As Frans Cronje told this newspaper yesterday, "The appointment has a real prospect of resetting the relationship with America and securing first a trade deal and then a broader investment pact. The appointment may also be effective in offsetting any sanctions risk."

If Meyer can help reopen channels, restore a measure of trust, and create the conditions for stronger trade and investment ties, then he will have done a very good thing. That should not be hard because, at odds with what has been spouted in the legacy press, the Americans sorely desire trade and economic deals with South Africa, and Meyer will find a welcome reception.

If he succeeds, then of course all South Africans, and not just the ANC, benefit.
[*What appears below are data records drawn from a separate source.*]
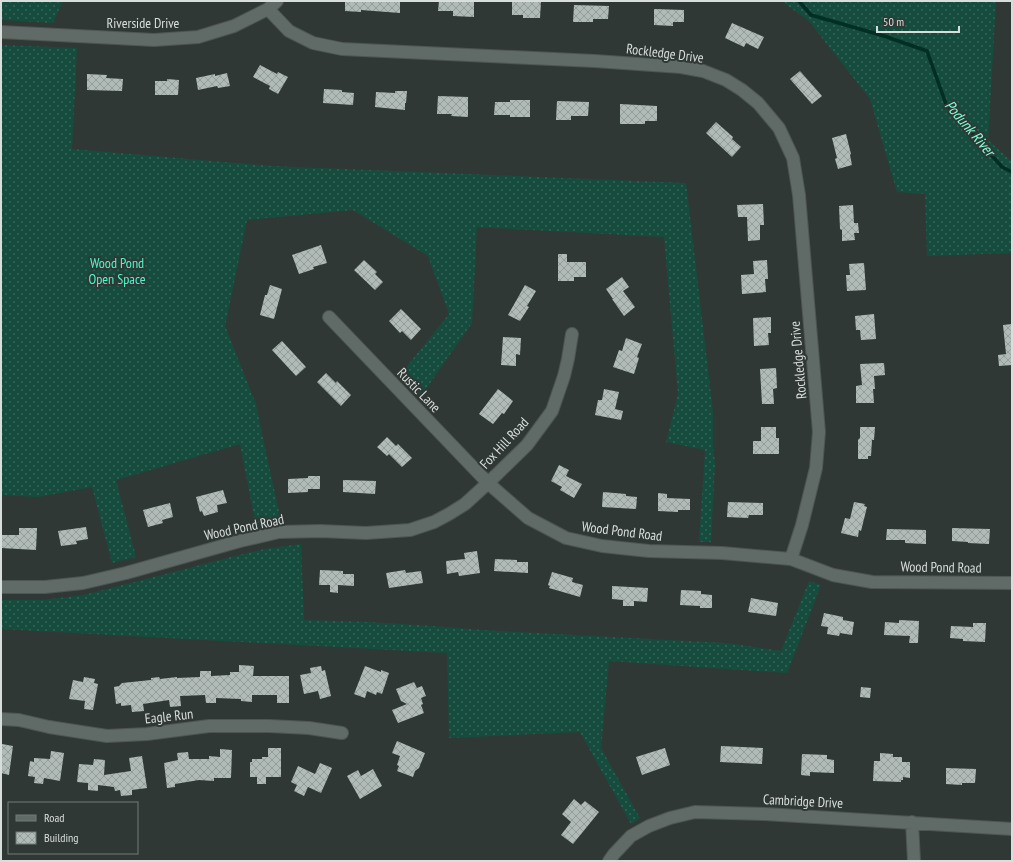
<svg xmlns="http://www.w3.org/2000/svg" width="1013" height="862" viewBox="0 0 1013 862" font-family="'PT Sans Narrow',sans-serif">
<defs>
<pattern id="grass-dots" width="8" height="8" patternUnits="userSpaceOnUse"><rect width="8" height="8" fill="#154c3d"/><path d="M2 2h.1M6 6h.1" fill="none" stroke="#366558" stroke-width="1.8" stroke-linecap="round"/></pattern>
<pattern id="building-cross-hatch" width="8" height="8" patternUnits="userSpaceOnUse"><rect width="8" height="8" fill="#b0bab6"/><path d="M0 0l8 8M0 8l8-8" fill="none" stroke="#949c99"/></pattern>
</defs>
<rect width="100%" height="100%" fill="#303835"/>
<path fill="url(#grass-dots)" d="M 1,1 L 63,1 L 53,23 L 1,20 Z
M 781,1 L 996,1 L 988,140 L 1010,160 L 1012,159 L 1012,253 L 927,256 L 925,194 L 897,192 L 870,99 L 808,20 Z
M 1,45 L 77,48 L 72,149 L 271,166 L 686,183 L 713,412 L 713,447 L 715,463 L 711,542 L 699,542 L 705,450 L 666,442 L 678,394 L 664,237 L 477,227 L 472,323 L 421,396 L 400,375 L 449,314 L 428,256 L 353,210 L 247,220 L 225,326 L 256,404 L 262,434 L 281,521 L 256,526 L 240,444 L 116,480 L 136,557 L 112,563 L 92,487 L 38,497 L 1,495 Z
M 301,544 L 304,620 L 368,622 L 433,626 L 482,630 L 726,643 L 781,651 L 809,581 L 821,585 L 787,673 L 609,661 L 601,748 L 640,818 L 631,824 L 580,732 L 449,738 L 447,653 L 1,629 L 1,600 L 43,600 L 84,595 L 243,554 L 265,549 Z"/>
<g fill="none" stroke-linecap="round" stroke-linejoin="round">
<path stroke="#022e23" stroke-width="3.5" d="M 799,1 L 811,15 L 884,36 L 927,51 L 946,104 L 1002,167 L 1012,172"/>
</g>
<path fill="url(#building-cross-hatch)" d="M 345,1 L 400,1 L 400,13 L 361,10 L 361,12 L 345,11 Z
M 439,1 L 474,1 L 474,17 L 453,16 L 453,11 L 438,11 Z
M 512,1 L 541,1 L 540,18 L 523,18 L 523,15 L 512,15 Z
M 574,5 L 609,6 L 608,19 L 593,19 L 593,22 L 573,22 Z
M 654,9 L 684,10 L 684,22 L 673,22 L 673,26 L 654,25 Z
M 732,23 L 764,37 L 758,49 L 746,43 L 744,47 L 725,38 Z
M 260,65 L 277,74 L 278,72 L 288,77 L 278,94 L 269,89 L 270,86 L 253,77 Z
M 800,71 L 822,96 L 812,104 L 790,79 Z
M 227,73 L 230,86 L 218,88 L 217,86 L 198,90 L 196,78 L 215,74 L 215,76 Z
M 87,74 L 107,75 L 106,78 L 123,79 L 122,91 L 87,90 Z
M 167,79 L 179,80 L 178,95 L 155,95 L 155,81 L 167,81 Z
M 324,89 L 342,90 L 342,92 L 354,93 L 353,105 L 323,103 Z
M 395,91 L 407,91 L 406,103 L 405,103 L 405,110 L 375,107 L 376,92 L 395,93 Z
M 438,96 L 468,97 L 468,117 L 451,116 L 452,114 L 437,114 Z
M 510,100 L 530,100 L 530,117 L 510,117 L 510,115 L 494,115 L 495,102 L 510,102 Z
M 557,101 L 589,102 L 588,116 L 571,116 L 571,120 L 556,120 Z
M 620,104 L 657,106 L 657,121 L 645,121 L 645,124 L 620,124 Z
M 716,122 L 733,137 L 732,139 L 741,147 L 732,157 L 706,133 Z
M 846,134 L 851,154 L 850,155 L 852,165 L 838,169 L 835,159 L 837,158 L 832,138 Z
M 763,204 L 764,225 L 760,225 L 760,240 L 748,241 L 747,217 L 738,217 L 737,205 Z
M 853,205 L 854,223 L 858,223 L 859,233 L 854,233 L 855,240 L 842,241 L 842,230 L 840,229 L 839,206 Z
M 321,245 L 327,263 L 313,267 L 314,269 L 299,274 L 292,255 Z
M 558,254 L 567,254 L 567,262 L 586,262 L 586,277 L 574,277 L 574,281 L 558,281 Z
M 364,260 L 377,272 L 375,274 L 383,282 L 375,290 L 354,270 Z
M 767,260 L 768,279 L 765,279 L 766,292 L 742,294 L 741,275 L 754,274 L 753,261 Z
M 864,263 L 866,290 L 847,291 L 846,275 L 850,275 L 849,264 Z
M 622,277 L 629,287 L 623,291 L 635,307 L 624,316 L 612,299 L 613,299 L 606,289 Z
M 270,285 L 282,289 L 274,319 L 260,315 L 265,295 L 267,295 Z
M 525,285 L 536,291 L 527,306 L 529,307 L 520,321 L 508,315 Z
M 401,309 L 421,329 L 411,340 L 402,331 L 400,333 L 389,321 Z
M 874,314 L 876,339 L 861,340 L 860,330 L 856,330 L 855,316 Z
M 771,317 L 771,333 L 768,333 L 769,345 L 754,346 L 753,318 Z
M 1012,324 L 1012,365 L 999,366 L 998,355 L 1006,354 L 1003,325 Z
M 503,337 L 521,338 L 520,355 L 516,354 L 516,366 L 501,365 Z
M 626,338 L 642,344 L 637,357 L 639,358 L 634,374 L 613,367 L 619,350 L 622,351 Z
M 282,341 L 306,367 L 296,376 L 272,350 Z
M 884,363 L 885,375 L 874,376 L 875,389 L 873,389 L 874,403 L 856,403 L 856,386 L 862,385 L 860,364 Z
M 776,368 L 777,388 L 773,389 L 774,404 L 762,404 L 760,369 Z
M 326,373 L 336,383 L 337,381 L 351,395 L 341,406 L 317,382 Z
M 498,389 L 513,401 L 504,414 L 502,413 L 493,424 L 479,414 Z
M 604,389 L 619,392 L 615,409 L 623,411 L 621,420 L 595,415 L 598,400 L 602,400 Z
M 761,427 L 776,427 L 776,438 L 779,438 L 779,454 L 753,454 L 753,441 L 761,441 Z
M 860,427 L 875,427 L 874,440 L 872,440 L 871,456 L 868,456 L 868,459 L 858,459 L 858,440 L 860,438 Z
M 387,437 L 396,446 L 398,444 L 412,458 L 402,467 L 389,454 L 387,456 L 377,447 Z
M 559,465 L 569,470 L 566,476 L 582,484 L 574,498 L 560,490 L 562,487 L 551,481 Z
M 308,476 L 320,476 L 320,489 L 308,489 L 308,492 L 288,493 L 288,479 L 308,478 Z
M 343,480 L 376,481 L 375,494 L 343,492 Z
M 223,490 L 227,503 L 217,505 L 218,512 L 204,516 L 202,511 L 200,512 L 196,497 Z
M 603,492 L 626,494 L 626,496 L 637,497 L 636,509 L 602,507 Z
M 658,493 L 667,494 L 667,498 L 690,499 L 690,510 L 678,510 L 678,512 L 658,511 Z
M 728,502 L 763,503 L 763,515 L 749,515 L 748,518 L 727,517 Z
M 854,502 L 865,504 L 864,506 L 867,507 L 861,531 L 859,530 L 858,537 L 841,533 L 845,518 L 850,519 Z
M 170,503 L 173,517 L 162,520 L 163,523 L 148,527 L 143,510 Z
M 86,527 L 88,539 L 76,541 L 77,544 L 61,546 L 58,531 Z
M 19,528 L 37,528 L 36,550 L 1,548 L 1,535 L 19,535 Z
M 952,528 L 990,529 L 989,544 L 968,543 L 968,542 L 952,541 Z
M 887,529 L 926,530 L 926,544 L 905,543 L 905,540 L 886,540 Z
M 477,551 L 480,573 L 459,576 L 458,572 L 447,574 L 446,561 L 465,559 L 464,553 Z
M 495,559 L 517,560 L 517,562 L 528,562 L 528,573 L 494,571 Z
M 320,570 L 343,571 L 343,574 L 354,574 L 354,586 L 338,585 L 338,593 L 330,592 L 330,585 L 319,585 Z
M 405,570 L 406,573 L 421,571 L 423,583 L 389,588 L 386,573 Z
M 552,572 L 573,578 L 572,582 L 583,585 L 580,597 L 549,588 L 550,586 L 548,585 Z
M 612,586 L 648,588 L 647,602 L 634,601 L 634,606 L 623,606 L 623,600 L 612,599 Z
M 681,590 L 701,591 L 701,594 L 712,595 L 712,608 L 700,608 L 700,606 L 680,605 Z
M 751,598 L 778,603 L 776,616 L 748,612 Z
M 824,613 L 843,617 L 843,620 L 854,622 L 852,635 L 840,633 L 839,636 L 827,634 L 828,627 L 821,626 Z
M 899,620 L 919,621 L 918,643 L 909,643 L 910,636 L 884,635 L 885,622 L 899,623 Z
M 973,623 L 986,623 L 985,642 L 963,641 L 963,639 L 950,638 L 951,626 L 973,627 Z
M 239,665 L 254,666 L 253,676 L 289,676 L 289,703 L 277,703 L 277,695 L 252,695 L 252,702 L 241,701 L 241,699 L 216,698 L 216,703 L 206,703 L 205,695 L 180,696 L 181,706 L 170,707 L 169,700 L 143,704 L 144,711 L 132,712 L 131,705 L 121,706 L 121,703 L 116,704 L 114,687 L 119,686 L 122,683 L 151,680 L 151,678 L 159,677 L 160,679 L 177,677 L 177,678 L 200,677 L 200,671 L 211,671 L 211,676 L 230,675 L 230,672 L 239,672 Z
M 321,666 L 322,671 L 325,670 L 331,696 L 320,699 L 318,691 L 304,694 L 300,675 L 311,673 L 310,668 Z
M 365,666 L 381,672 L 381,670 L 389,673 L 382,694 L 377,692 L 376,695 L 367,691 L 365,698 L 354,694 Z
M 84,677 L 95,679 L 94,683 L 98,684 L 93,710 L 84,709 L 85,701 L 69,699 L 73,680 L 83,682 Z
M 414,682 L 417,688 L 422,686 L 426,696 L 421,698 L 423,704 L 421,705 L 424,713 L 398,723 L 392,710 L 407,704 L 401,701 L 396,689 Z
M 861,687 L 871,688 L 870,698 L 860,697 Z
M 397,741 L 425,753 L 419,768 L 415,771 L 413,777 L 397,771 L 399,766 L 397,765 L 400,756 L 392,753 Z
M 2,744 L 13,746 L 9,775 L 1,773 Z
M 721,746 L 763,748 L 762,764 L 720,762 Z
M 268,748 L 281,748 L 281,777 L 266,777 L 266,784 L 257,784 L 257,777 L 250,777 L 250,762 L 252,762 L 252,759 L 262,759 L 262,757 L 268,757 Z
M 665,748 L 670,765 L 642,775 L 636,757 Z
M 220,749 L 232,750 L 231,778 L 214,778 L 214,781 L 199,780 L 175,784 L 175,787 L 167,788 L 164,763 L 178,760 L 177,753 L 188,752 L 189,759 L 209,759 L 209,756 L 220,757 Z
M 51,751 L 64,753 L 60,781 L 44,778 L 43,784 L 34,783 L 35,777 L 28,776 L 30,761 L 34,762 L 34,758 L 50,759 Z
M 880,753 L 893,754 L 893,757 L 902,757 L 902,762 L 910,762 L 910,778 L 903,777 L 903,780 L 901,780 L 901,782 L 873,781 L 874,761 L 880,761 Z
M 802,754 L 827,755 L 827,759 L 834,760 L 834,773 L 810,772 L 810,776 L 801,775 Z
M 142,756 L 147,788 L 132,790 L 132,795 L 121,796 L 120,790 L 115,791 L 114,787 L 98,785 L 98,791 L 88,790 L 88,783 L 77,782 L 79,764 L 93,765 L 94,759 L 105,760 L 104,775 L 131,771 L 129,758 Z
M 320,763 L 332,768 L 321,793 L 308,787 L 304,796 L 294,791 L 297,785 L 291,782 L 298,766 L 315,774 Z
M 946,768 L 976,769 L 975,783 L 962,783 L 962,785 L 946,784 Z
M 373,769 L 382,786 L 360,799 L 347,776 L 358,770 L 361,776 Z
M 574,799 L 581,805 L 585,801 L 599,812 L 573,844 L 561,835 L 571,822 L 562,814 Z"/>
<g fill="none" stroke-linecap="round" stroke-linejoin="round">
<defs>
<path id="minor" d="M 268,9 L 289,31 L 313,43 L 342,49 L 595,61 L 681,67 L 703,71 L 726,80 L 742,90 L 758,103 L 779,128 L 793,158 L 799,195 L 819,432 L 816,468 L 802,525 L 791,559
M 1,32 L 154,40 L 198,37 L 234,26 L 268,9 L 277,1
M 329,317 L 488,483 L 528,518 L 566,538 L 602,546 L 649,551 L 722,553 L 791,559 L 833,575 L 872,582 L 1012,583
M 1,587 L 45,587 L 83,583 L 126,573 L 240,541 L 279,532 L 320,531 L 366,533 L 410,530 L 434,522 L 449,514 L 465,504 L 488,483 L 527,445 L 552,411 L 564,376 L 568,359 L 572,334
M 1,719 L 19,720 L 49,727 L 107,736 L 147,734 L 209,726 L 269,726 L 309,728 L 342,733
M 912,822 L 914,861
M 609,861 L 614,854 L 631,836 L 649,826 L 670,818 L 695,812 L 765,814 L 1012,829"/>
</defs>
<use href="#minor" stroke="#4e5552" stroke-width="14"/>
<use href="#minor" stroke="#606a66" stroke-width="12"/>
</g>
<g text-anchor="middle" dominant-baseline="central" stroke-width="4" stroke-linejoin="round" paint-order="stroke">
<g font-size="14" fill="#d8dedc" stroke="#303835">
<text x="143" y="23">Riverside Drive</text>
<text transform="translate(665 53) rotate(7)">Rockledge Drive</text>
<text transform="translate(798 360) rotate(-95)">Rockledge Drive</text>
<text transform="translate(419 390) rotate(46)">Rustic Lane</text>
<text transform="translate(504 443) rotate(-47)">Fox Hill Road</text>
<text transform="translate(244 527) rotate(-12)">Wood Pond Road</text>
<text transform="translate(622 531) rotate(7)">Wood Pond Road</text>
<text transform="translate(941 567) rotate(1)">Wood Pond Road</text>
<text transform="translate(169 716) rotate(-6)">Eagle Run</text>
<text transform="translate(803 801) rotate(3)">Cambridge Drive</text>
</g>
<g font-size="14" fill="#46fbcb" stroke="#303835">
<text x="117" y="263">Wood Pond<tspan x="117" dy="16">Open Space</tspan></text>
</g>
<g font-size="15" font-style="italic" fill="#81ffd8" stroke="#303835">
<text transform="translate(970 128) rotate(50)">Podunk River</text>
</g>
</g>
<rect width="1013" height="862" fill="none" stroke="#d8dedc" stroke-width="4"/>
<rect x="8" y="802" width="130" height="52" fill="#303835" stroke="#737a78"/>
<rect x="16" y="815" width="20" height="6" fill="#606a66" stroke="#737a78"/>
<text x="44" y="822" font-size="12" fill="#d8dedc">Road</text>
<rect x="16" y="832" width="20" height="12" fill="url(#building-cross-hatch)" stroke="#737a78"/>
<text x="44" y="842" font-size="12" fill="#d8dedc">Building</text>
<path d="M877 26v6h82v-6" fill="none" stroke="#d8dedc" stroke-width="2"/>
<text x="883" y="26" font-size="12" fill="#d8dedc" stroke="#303835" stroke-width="3" paint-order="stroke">50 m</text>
</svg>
It is for this reason that The Common Sense finds itself in agreement with the Congress of South African Trade Unions this morning, after that trade union federation took the Afrikaner right to task earlier this week, in admittedly spirited phrasing (“far-right-wing cranks”, etc), for pooh-poohing Meyer’s appointment. Internal Afrikaner political wranglings and vendettas from almost four decades ago pale in importance beside the contemporary relationship between Pretoria and Washington.

But a capable envoy alone is not enough. The government will also need discipline, coherence, and a clearer sense of the national interest if this opening is to amount to anything.